Just going from memory here, but...
1. Before each flip, there is a substantial weakening of the strength of the field. We've seen a few little dips lately, but nothing taking us anywhere near the ranges associated with a full flip.
2. I've become convinced that there is a significant problem with the way "due" is interpreted for things like this.
Recall our discussion in the Interesting Laws thread and how this touched on human heights which cluster closely around certain values, against river lengths which are distributed randomly, but seem to have more beginning with low first digits.
People with brains less awesome than Clodfobble's might like to read this
http://www.dichotomistic.com/hierarchies_fractals.html for preparation, especially the bits about power laws and scale free networks.

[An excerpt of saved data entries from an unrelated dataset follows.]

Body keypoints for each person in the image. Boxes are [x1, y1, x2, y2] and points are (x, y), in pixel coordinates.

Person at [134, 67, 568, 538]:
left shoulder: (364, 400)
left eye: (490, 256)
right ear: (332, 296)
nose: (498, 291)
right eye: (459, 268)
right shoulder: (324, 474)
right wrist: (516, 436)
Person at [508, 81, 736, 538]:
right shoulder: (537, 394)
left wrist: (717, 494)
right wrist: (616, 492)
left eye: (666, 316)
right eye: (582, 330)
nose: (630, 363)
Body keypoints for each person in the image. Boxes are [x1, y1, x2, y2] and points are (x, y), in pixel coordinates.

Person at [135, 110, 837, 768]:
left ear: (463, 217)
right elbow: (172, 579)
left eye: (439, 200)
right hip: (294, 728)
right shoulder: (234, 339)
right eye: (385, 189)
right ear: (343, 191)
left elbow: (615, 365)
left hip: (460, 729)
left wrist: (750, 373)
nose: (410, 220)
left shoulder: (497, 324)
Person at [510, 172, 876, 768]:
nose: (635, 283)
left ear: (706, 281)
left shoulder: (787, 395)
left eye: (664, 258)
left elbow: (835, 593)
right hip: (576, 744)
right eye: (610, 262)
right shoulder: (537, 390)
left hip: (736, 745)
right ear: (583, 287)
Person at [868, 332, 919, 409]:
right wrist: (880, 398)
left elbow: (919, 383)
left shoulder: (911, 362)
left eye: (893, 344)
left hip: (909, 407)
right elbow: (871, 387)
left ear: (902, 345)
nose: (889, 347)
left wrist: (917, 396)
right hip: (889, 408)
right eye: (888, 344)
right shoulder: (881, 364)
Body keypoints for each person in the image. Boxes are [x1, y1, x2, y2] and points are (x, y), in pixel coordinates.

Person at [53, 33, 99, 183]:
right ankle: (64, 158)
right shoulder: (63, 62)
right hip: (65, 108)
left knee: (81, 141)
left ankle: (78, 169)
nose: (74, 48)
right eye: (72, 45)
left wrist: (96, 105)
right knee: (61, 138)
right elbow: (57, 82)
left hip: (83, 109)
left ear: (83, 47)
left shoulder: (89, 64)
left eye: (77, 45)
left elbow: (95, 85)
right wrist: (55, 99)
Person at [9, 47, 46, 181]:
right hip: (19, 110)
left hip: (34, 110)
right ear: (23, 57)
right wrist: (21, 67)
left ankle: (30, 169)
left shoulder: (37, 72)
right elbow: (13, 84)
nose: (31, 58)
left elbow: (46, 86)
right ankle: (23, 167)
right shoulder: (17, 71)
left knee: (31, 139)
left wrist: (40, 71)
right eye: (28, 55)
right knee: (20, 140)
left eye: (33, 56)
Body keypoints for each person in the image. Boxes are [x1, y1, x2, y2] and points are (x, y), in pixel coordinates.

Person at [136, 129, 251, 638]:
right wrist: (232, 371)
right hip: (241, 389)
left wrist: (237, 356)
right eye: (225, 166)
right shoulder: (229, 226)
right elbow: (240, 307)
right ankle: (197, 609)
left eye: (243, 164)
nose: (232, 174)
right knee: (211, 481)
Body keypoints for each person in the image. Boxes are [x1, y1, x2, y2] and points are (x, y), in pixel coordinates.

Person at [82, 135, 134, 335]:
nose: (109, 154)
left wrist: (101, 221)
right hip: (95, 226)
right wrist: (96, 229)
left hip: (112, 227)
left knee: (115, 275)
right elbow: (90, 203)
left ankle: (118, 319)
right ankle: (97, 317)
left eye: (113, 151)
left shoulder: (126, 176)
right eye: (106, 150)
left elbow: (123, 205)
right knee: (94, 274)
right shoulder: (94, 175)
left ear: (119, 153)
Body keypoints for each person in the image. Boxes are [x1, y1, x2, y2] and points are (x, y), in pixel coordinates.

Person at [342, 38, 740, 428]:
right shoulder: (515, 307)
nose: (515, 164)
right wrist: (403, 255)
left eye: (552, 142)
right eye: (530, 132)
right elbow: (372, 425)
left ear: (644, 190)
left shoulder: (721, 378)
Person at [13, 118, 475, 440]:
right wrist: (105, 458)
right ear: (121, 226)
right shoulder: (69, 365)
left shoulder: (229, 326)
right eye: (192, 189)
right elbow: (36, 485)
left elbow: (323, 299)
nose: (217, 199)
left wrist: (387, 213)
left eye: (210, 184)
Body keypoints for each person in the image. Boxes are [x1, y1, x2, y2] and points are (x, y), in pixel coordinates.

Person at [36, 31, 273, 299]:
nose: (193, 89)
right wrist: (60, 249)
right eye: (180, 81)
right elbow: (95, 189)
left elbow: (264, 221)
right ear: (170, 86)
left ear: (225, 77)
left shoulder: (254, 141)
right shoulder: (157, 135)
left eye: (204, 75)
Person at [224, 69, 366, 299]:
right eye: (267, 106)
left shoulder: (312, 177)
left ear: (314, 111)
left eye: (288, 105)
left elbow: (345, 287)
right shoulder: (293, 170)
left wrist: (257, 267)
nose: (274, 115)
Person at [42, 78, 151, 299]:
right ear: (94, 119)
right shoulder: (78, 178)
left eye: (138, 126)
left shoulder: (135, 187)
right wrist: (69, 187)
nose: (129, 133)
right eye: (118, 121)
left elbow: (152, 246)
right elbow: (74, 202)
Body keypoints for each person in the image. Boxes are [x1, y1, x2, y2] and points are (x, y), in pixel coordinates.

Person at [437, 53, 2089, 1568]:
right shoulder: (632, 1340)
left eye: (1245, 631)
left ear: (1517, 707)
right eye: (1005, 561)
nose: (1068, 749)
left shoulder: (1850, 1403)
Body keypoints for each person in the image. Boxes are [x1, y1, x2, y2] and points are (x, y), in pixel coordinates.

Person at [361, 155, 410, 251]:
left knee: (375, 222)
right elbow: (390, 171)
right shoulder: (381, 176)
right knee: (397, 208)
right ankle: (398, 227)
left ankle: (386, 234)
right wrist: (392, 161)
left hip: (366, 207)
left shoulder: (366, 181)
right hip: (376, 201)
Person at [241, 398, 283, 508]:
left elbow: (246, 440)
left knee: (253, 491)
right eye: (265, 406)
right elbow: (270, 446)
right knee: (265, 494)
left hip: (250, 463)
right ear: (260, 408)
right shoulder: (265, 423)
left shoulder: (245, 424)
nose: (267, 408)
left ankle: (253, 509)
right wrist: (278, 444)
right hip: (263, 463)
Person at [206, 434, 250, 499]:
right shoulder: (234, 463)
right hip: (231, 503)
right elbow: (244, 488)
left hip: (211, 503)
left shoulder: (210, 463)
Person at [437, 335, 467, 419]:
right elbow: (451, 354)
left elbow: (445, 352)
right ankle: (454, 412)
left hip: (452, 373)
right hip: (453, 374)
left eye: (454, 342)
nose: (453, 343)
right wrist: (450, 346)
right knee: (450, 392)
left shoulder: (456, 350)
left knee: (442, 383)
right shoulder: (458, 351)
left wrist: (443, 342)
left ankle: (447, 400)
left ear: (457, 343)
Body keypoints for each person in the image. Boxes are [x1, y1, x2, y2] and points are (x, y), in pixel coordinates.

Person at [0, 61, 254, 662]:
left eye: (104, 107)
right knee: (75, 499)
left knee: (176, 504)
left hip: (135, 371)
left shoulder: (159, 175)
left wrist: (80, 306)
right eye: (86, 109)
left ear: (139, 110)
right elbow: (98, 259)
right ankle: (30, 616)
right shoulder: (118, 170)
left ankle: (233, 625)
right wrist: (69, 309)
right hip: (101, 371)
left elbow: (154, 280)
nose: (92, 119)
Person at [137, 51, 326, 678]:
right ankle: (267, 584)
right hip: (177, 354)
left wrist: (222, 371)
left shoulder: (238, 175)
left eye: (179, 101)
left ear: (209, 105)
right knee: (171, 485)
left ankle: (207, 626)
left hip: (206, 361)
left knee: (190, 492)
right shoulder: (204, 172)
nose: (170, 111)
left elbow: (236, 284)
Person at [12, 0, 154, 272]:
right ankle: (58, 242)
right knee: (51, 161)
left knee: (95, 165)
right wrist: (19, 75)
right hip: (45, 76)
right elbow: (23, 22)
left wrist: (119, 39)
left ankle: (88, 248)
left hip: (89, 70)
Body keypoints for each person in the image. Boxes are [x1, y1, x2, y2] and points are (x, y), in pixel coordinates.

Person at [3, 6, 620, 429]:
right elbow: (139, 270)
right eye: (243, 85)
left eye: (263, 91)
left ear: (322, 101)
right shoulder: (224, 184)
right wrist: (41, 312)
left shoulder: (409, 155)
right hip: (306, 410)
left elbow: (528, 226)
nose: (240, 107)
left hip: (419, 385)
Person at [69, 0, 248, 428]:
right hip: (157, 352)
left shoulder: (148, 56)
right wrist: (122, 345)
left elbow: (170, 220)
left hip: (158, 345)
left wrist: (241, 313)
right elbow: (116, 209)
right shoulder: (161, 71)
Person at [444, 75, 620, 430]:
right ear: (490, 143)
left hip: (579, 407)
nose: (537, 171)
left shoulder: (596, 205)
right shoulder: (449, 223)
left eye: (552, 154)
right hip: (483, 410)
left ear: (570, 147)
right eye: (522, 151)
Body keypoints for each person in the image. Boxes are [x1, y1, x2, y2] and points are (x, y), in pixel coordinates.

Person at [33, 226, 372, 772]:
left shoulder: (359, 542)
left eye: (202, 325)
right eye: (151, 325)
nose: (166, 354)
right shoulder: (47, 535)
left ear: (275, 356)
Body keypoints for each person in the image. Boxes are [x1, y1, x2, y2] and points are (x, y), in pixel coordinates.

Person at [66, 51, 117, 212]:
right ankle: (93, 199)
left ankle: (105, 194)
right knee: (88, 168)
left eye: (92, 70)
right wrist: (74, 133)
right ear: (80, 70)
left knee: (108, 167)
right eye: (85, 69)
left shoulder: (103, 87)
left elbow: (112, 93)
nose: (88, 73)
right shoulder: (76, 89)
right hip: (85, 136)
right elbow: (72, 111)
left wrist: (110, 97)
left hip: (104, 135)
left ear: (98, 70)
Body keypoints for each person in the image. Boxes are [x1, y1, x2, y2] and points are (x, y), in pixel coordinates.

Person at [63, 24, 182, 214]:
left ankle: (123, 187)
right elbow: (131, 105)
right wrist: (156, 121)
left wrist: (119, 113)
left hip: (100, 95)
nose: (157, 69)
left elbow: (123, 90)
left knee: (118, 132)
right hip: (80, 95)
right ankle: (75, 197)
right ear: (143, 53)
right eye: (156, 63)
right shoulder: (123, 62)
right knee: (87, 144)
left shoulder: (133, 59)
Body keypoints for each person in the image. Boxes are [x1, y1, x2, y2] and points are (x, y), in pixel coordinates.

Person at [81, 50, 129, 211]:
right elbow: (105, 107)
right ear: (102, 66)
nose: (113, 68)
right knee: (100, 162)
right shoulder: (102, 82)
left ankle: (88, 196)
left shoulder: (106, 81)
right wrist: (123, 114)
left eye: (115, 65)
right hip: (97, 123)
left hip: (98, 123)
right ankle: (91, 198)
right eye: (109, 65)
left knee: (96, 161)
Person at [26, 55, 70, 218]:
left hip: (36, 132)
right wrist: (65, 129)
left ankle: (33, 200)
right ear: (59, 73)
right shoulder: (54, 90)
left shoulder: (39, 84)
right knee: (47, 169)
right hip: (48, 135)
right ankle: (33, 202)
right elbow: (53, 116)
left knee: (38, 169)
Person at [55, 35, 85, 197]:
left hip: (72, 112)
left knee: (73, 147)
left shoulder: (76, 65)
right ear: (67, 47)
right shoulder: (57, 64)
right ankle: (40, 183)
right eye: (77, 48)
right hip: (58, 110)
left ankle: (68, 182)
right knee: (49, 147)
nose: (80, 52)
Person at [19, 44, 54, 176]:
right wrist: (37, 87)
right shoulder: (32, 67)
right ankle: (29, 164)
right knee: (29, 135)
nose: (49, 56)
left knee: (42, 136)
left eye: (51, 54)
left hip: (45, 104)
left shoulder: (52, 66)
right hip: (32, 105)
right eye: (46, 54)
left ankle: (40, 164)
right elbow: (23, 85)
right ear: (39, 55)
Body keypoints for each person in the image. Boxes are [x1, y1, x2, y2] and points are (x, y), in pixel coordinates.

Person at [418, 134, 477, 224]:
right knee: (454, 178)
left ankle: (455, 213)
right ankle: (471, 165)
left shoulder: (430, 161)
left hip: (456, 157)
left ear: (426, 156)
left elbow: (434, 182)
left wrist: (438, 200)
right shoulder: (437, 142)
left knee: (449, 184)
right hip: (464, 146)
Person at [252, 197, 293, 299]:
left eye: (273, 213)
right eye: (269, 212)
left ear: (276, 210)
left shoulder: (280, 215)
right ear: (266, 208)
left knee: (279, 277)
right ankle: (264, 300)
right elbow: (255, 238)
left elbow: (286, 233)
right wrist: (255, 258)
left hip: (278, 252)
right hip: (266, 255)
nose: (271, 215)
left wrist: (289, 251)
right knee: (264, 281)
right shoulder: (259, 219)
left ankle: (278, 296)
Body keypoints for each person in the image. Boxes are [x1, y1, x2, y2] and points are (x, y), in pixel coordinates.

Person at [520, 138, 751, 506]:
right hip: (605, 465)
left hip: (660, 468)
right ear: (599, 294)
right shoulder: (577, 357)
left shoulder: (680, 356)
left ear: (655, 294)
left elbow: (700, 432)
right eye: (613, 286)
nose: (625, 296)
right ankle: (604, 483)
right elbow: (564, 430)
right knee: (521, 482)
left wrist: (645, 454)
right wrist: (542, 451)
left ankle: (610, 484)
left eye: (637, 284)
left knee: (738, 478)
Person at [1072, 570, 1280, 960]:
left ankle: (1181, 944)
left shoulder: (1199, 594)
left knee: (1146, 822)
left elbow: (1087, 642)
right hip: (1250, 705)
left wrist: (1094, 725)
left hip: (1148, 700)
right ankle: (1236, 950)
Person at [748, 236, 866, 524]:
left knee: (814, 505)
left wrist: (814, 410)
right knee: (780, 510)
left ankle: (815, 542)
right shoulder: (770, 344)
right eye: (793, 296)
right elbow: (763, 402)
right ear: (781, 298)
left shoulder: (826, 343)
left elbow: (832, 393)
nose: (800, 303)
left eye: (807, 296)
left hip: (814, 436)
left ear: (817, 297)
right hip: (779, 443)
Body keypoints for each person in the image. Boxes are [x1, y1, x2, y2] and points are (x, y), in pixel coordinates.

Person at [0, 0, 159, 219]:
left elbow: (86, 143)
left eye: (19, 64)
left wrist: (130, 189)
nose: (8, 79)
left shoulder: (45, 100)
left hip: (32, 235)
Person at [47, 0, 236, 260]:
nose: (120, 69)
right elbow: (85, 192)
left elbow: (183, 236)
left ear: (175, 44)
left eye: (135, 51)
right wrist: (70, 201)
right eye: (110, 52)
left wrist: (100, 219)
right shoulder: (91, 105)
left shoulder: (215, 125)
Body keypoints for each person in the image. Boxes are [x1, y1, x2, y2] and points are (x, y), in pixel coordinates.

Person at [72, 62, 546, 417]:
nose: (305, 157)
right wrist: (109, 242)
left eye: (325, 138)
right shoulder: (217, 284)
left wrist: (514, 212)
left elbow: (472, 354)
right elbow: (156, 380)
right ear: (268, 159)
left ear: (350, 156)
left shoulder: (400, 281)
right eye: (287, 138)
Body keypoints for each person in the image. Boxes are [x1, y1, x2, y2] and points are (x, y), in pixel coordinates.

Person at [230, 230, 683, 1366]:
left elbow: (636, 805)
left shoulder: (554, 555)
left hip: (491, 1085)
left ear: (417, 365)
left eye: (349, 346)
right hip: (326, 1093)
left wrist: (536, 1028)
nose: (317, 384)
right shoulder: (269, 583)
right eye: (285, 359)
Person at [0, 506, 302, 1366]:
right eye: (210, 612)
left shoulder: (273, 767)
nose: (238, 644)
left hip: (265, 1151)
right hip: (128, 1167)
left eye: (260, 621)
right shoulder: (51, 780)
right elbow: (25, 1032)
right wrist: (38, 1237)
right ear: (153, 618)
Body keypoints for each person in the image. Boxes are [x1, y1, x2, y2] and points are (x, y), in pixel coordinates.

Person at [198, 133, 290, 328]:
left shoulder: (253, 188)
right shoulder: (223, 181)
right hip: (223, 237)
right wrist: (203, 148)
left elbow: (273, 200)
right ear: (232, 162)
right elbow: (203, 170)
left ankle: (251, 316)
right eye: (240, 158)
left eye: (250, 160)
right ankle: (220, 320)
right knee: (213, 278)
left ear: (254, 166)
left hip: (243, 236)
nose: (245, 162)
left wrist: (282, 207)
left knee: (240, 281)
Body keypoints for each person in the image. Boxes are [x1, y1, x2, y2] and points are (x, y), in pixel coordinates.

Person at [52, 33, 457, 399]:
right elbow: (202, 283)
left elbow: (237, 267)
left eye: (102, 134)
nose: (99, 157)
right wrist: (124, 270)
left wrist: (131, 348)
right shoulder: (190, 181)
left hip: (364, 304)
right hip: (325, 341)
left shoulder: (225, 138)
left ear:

Human heights are not scale free. Imagine getting hundreds of people to lie down head to toe in a straight line. Walk along, and see how regularly you get to a head. About every 1.6 to 1.9 metres, you'll get one. In extreme cases you might range from 0.4 up to maybe 2.3. So once you leave one head the next one is "due" in about 1.7 metres. After 1.8 we're expecting it soon, after 1.9 it should be here really soon, and so on.
Earthquakes, magnetic flips, the lengths of interglacial periods and many other things follow power laws - they range randomly over many orders of magnitude in size and/or interval. You might get ten magnetic flips in a million years, then none for the next nine million. They'd happen at an "average" of one per million years, but after, say, five million years, they'd seem terribly overdue. They're not, really. It's just that average intervals do not work well with phenomena like these.
The current interglacial is a good example. There have been (I think) about 35 interglacial periods since the current ice-age began about 3 or 4 million years ago. The *average* duration of interglacials is about 10 or 11 thousand years, but they are NOT clustered around a bell curve like human heights. Some were only a few hundred years, some were 40 thousand or more. Trying to predict the end of the current interglacial by looking at simple averages like this, well, we're "overdue" for it to end already.
Same with earthquakes. There are LOTS of fault lines that are allegedly "overdue". Same with volcanoes. This is what originally made me suspect there was something wrong with the idea of "due".
Oh and also, if the magnetic field does flip, we're screwed and the only thing we could do is stock up on tinned food and a hand powered can opener!